* INSTRUÇÕES DA TAREFA *
Na notícia sobre violências contra os povos indígenas, quais formas de violência estão incluídas na categoria Violência contra a Pessoa? Liste todas, por favor.

* TRECHO DO TEXTO *

——————

Violências contra
os povos indígenas aumentaram em 2012, aponta o Cimi
Houve um
crescimento de diferentes formas de violências cometidas, em 2012,
contra os povos indígenas, que vão de ameaças de morte,
assassinatos, omissão e morosidade na regularização das terras à
desassistência em saúde e educação. Esta é a constatação apresentada
no Relatório Violência Contra os Povos Indígenas no Brasil que o
Conselho Indigenista Missionário (Cimi) lançado nesta quinta-feira
(27), às 9h, na sede da Conferência Nacional dos Bispos do Brasil
(CNBB), em Brasília (DF).
Nas três
categorias abordadas no Relatório, verifica-se uma ampliação do
número total de casos e vítimas. Em comparação com 2011, os casos de
Violência contra o Patrimônio saltaram de 99 para 125, o que
representa um aumento de 26%. Em relação à Violência por Omissão do
Poder Público, foram relatadas 106.801 vítimas, o que significa um
aumento de 72%, considerando que 61.988 vítimas foram registradas em
2011. O mais acentuado crescimento é observado no total de vítimas
da categoria Violência contra a Pessoa, em que estão incluídas
ameaças de morte, homicídios, tentativas de assassinato, racismo,
lesões corporais e violência sexual. Nesta categoria, houve um
aumento de 378 para 1.276 vítimas, o que revela uma expansão de 237%
em comparação com 2011.

——————

* REGISTROS FORNECIDOS *
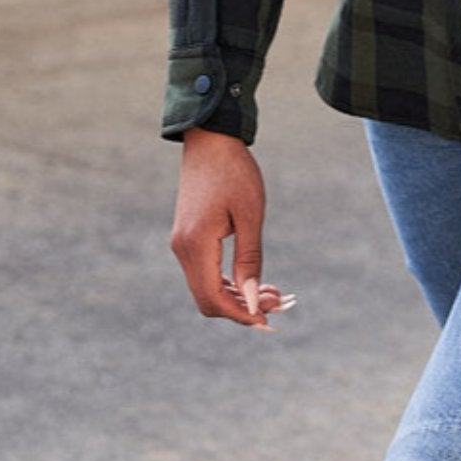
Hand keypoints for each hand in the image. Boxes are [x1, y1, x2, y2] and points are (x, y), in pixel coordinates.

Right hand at [169, 127, 290, 328]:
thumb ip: (250, 259)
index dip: (240, 314)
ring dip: (236, 296)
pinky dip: (227, 282)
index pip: (213, 298)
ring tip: (273, 292)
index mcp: (196, 243)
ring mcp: (182, 244)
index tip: (269, 320)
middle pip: (207, 300)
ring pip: (205, 289)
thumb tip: (253, 299)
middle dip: (241, 308)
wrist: (210, 140)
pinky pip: (204, 273)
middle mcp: (183, 249)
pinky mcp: (187, 238)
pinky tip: (252, 279)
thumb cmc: (235, 172)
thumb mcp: (250, 215)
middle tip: (279, 302)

——————

* RESPOSTA *
- ameaças de morte
- homicídios
- tentativas de assassinato
- racismo
- lesões corporais
- violência sexual